#### Work to be completed
Every line of the entries below from the one containing "hfov_deg: 104.3" to the one containing "exposure_s: 1/1.25", both ends included, must be written out exactly. No other line belongs in the answer.

──────── Record extracts ────────

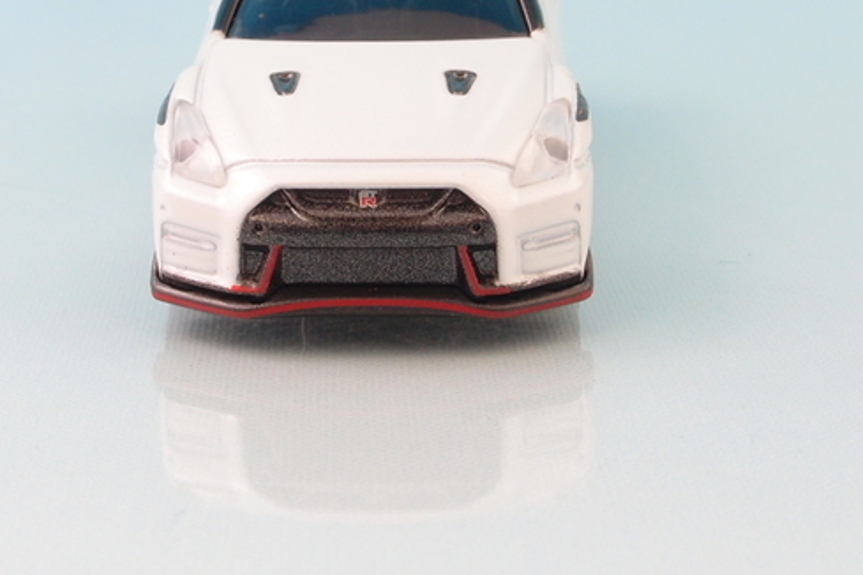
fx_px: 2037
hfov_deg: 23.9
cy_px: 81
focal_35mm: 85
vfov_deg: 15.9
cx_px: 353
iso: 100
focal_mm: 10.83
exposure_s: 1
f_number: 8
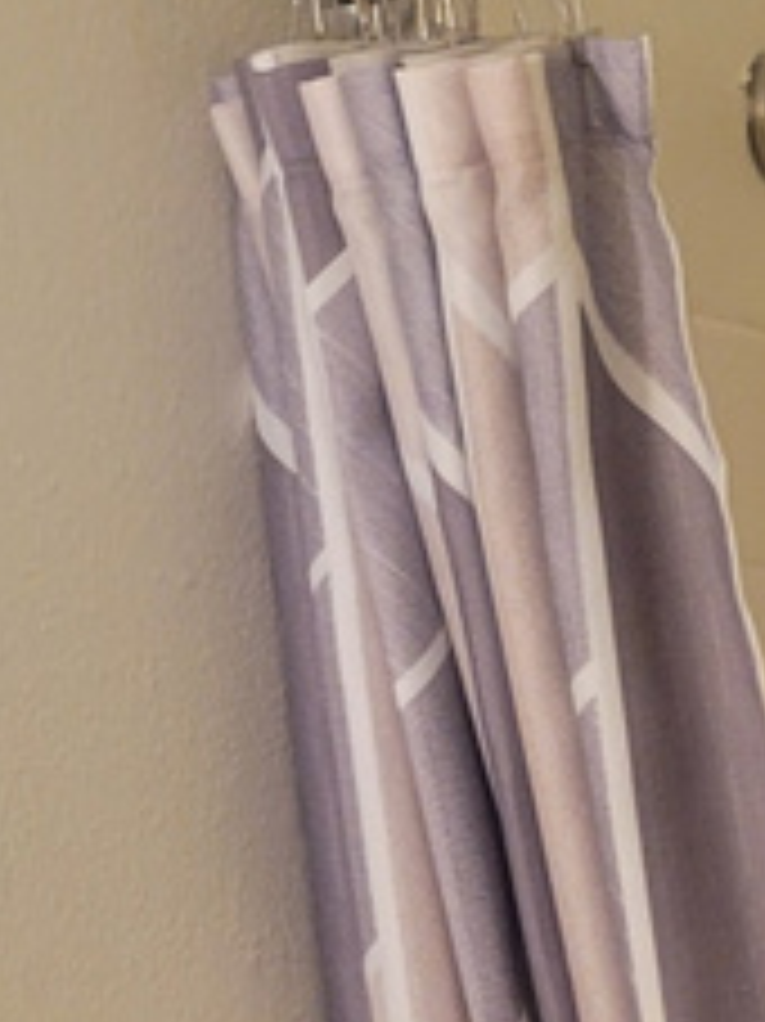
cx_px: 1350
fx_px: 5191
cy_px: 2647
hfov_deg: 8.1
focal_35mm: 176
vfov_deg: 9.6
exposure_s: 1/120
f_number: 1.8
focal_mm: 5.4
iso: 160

────────
──────── Record extracts ────────

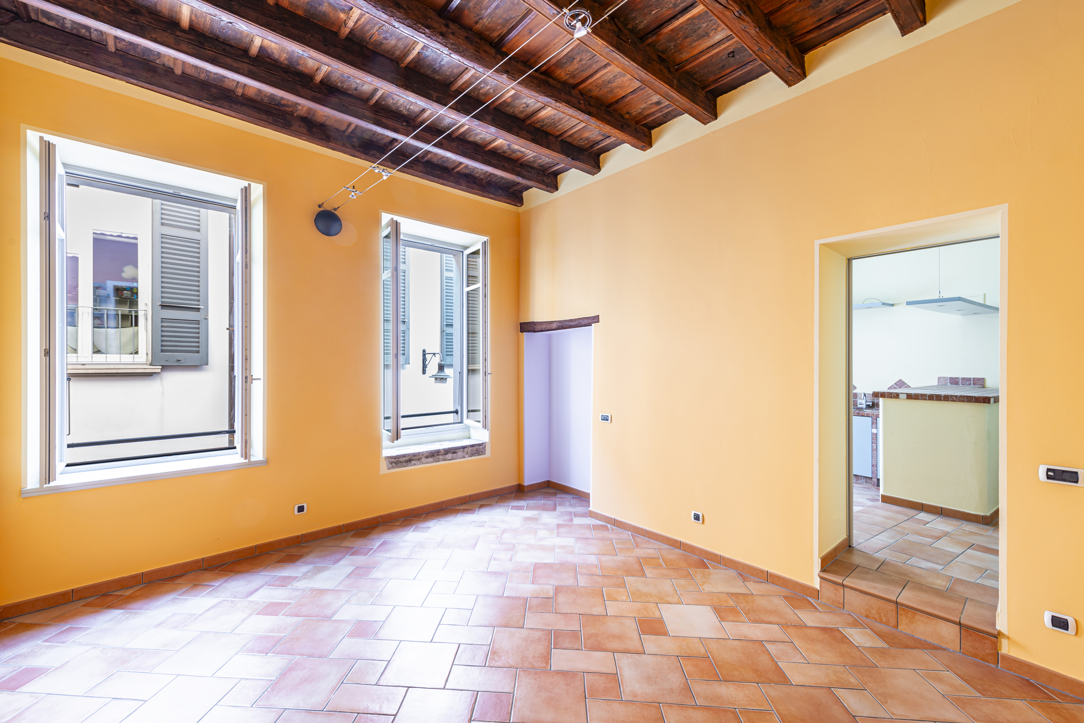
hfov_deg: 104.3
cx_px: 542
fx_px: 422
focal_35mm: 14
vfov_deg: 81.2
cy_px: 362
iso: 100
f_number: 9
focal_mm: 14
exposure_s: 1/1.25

────────

#### Task response
hfov_deg: 104.3
cx_px: 542
fx_px: 422
focal_35mm: 14
vfov_deg: 81.2
cy_px: 362
iso: 100
f_number: 9
focal_mm: 14
exposure_s: 1/1.25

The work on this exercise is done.